PROBLEM TO WORK ON: Find the lines holding the string "không" in the data, then copy all of them.

** EXTRACTED MATERIAL follows **

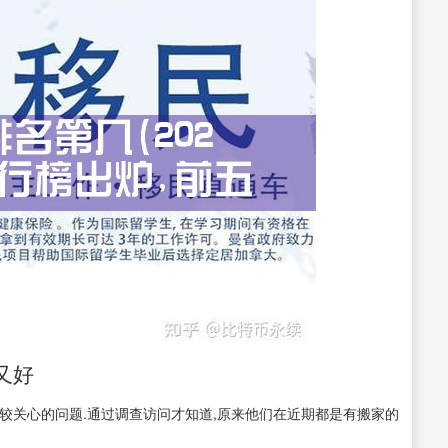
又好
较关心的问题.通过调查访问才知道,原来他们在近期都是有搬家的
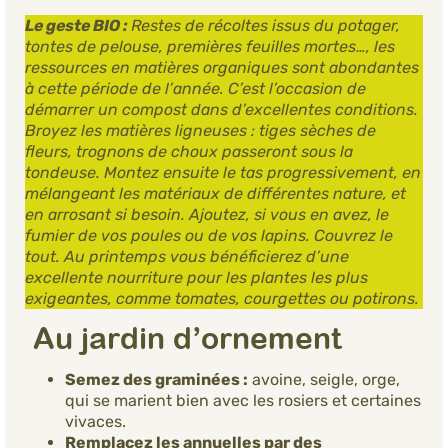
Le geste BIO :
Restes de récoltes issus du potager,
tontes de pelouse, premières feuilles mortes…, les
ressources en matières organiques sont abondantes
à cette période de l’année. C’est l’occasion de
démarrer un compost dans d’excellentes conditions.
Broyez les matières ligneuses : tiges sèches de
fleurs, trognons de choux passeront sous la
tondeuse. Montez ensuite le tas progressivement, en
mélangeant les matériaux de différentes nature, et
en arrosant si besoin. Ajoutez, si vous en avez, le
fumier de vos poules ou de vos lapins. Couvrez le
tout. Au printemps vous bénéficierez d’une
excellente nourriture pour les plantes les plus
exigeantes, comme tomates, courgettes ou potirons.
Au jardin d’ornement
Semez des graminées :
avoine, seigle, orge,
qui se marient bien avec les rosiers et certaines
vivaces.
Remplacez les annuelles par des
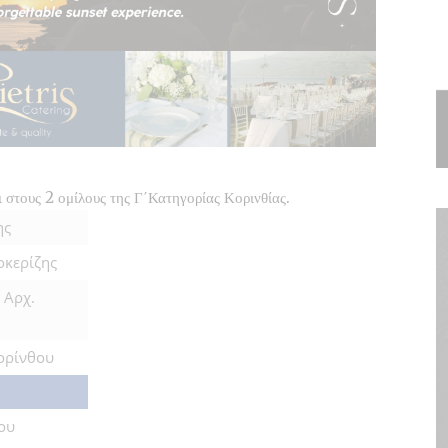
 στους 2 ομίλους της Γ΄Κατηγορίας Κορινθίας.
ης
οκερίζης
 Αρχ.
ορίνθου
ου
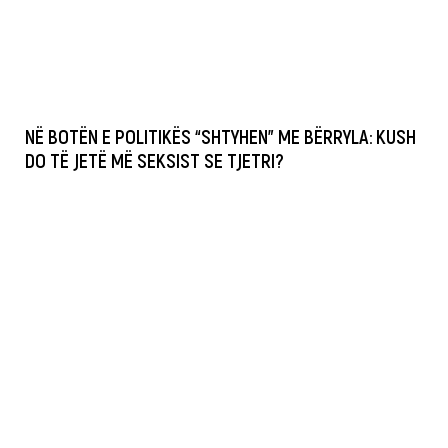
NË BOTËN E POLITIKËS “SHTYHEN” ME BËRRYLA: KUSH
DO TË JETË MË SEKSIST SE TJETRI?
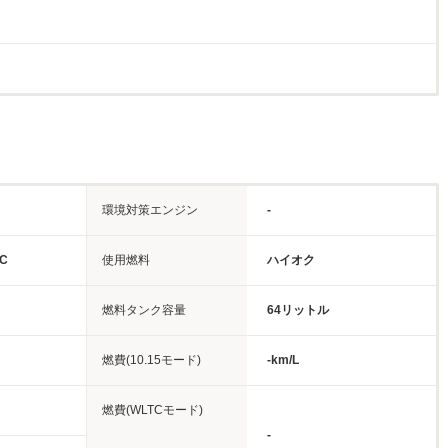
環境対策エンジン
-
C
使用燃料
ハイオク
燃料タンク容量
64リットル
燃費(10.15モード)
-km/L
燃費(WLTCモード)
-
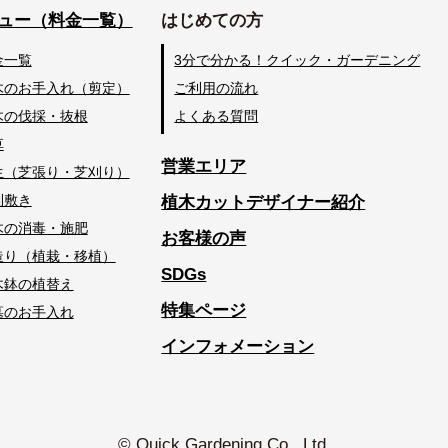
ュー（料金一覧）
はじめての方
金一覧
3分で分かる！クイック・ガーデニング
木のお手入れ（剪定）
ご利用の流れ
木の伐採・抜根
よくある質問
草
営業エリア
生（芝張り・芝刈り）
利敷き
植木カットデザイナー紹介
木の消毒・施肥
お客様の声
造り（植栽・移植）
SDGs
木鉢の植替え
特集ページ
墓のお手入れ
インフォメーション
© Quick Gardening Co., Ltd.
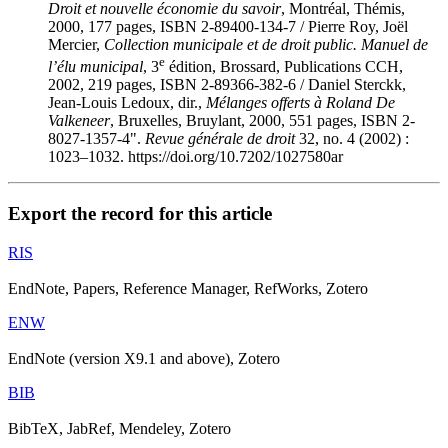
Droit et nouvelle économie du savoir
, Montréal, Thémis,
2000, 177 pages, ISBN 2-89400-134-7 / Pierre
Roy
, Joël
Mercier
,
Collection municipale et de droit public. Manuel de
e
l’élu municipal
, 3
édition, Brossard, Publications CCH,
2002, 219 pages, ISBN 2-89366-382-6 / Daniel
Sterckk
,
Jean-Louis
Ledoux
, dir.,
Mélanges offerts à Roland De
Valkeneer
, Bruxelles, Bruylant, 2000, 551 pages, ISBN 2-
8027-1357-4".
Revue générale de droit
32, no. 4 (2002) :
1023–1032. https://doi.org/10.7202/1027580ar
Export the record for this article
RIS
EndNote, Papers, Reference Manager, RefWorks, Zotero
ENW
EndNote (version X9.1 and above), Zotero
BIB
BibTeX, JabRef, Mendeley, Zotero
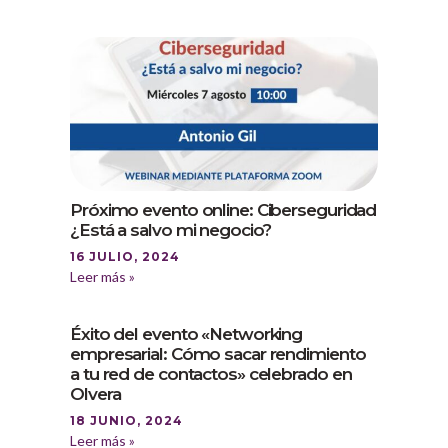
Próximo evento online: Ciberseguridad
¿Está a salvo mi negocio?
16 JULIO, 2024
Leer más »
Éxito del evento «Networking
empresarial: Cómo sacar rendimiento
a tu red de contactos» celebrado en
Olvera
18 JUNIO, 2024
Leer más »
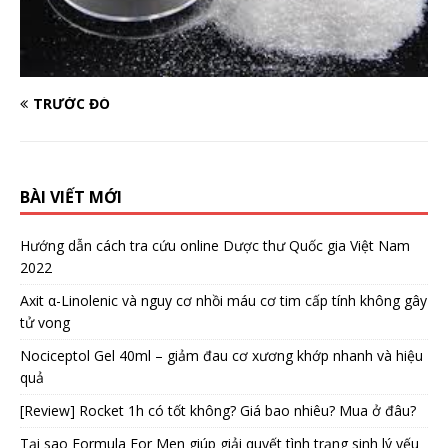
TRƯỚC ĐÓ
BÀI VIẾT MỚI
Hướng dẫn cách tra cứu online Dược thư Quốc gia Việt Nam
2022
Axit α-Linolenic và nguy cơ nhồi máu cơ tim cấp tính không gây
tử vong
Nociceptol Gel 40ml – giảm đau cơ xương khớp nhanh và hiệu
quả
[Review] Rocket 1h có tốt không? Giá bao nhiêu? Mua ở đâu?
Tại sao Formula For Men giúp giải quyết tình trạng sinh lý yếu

** End of EXTRACTED MATERIAL **

REPLY:
Axit α-Linolenic và nguy cơ nhồi máu cơ tim cấp tính không gây
[Review] Rocket 1h có tốt không? Giá bao nhiêu? Mua ở đâu?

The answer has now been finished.